Reuters reports that signs of compromise emerge in Ukraine. If true, it is none too soon:
Ukraine's political crisis is appearing to ease with both presidential candidates in a disputed election offering ways out of their bitter feud that has taken the country to the brink of violent conflict.
Before Ukrainian authorities formally declared Moscow-backed Prime Minister Viktor Yanukovich was the winner, both Yushchenko and Yanukovich made statements easing the crisis.
First Yushchenko, said he is open to a rerun of the vote that showed he lost to the prime minister. Then Yanukovich hinted that he too was open to compromise saying he was not interested in official results that handed him a fake victory.
"I need no fictitious victory, a result which could lead to violence and victims. No position of authority, no matter how important, is worth a single human life."
Thank goodness the grownups showed up.
Shortly before Yanukovich was declared the winner Russian President Vladimir Putin and German Chancellor Gerhard Schroeder urged Ukraine to solve its political crisis through legal means.
That came after European Union threatened that there would be economic consequences for Ukraine if Ukraine does not review the disputed elections.
Ukraine's Supreme Court rejected Yushchenko's complaint about election irregularities. That development seem to douse hope of a peaceful resolution.
Earlier today things looked grim. Mass protests have been ongoing in Kiev for three days. There were reports of plans to use force, prompting Ukrainian Defense Minister Kuzmuk to say there would be no movement of troops because of the unrest and appealing to the army to keep calm.
Ukraine is deeply divided along ethnic, geographic, and historical lines. According to MSNBC election results split the country along territorial lines, with the north and west largely supporting Yushchenko while the south and east backed Yanukovych.
An estimated 20 percent of Ukraine's 47 million population are ethnic Russians.

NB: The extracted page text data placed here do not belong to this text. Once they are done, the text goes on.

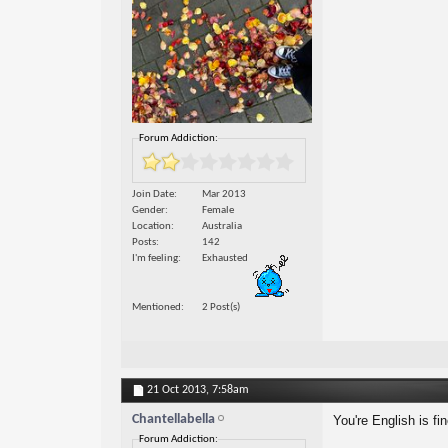
Forum Addiction:
Join Date
Mar 2013
Gender
Female
Location
Australia
Posts
142
I'm feeling
Exhausted
Mentioned
2 Post(s)
21 Oct 2013,
7:58am
Chantellabella
You're English is fi
Forum Addiction:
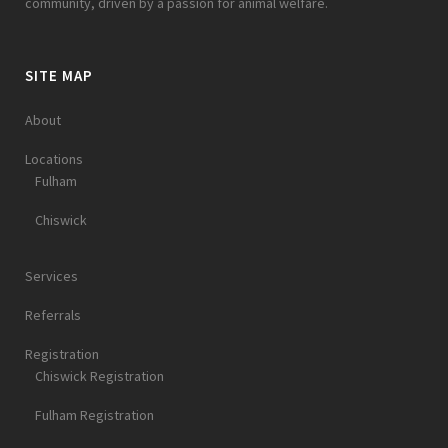
community, driven by a passion for animal welfare.
SITE MAP
About
Locations
Fulham
Chiswick
Services
Referrals
Registration
Chiswick Registration
Fulham Registration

Ukraine, which was first absorbed by Russia in the 18th century was the second-most important Soviet Union after Russia, and remains heavily dependent on Russia for energy.
Western and Northern Ukraine lean more toward Europe and the West, like Yushchenko.

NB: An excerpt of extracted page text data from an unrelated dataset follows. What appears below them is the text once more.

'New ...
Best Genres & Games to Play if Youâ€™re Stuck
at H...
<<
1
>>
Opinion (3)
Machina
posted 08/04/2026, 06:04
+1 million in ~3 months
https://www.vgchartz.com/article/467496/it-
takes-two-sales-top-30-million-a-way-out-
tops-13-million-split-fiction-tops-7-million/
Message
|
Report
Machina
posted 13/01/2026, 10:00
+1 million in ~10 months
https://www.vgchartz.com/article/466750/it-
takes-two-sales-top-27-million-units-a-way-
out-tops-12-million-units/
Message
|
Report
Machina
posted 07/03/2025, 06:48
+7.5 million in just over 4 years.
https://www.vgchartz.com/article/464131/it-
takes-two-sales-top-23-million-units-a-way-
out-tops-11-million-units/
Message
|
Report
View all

Ukraine's geographic situation makes the situation all the more dangerous. The New York Times reported about Ukraine's election crisis in cold war terms, calling the situation a "cold-war-style proxy confrontation:"
Not since NATO's war in Kosovo, or perhaps the cold war itself, have the political differences between Russia and the West appeared so starkly as they have in Ukraine's disputed presidential election.
It is not just that Russia and President Vladimir V. Putin himself have come out so strongly for the candidate promising closer relations with Moscow, Viktor F. Yanukovich, while Europe and the United States are supporting Viktor A. Yushchenko, albeit more subtly.
It is that both sides - rivals in what the United Financial Group, a Moscow investment banking company, calls "a cold-war-style proxy confrontation" - have staked out diametrically opposed views of what unfolded in Ukraine.
Mr. Putin, through a Kremlin spokesman, called "open and honest" an election that the European Union, the United States and the Organization for Security and Cooperation in Europe called everything but that.
The Washington Post saw the U.S. engaged in a balancing act seeking to support Ukrainian demonstrators without risking an open break with Russian President Vladimir Putin:
"This is not a U.S.-Russia issue," an administration official said, speaking on the condition of anonymity because of sensitive diplomacy. "It is not an East-West issue." He said that a fully democratic Ukraine would have to have close relations with Russia, no matter who wins the presidency.
I often wonder if it wouldn’t be better if Condoleezza Rice was a China expert. But at times like these, it's good to have a National Security Advisor and Secretary of State designate who is recognized as a Russia expert.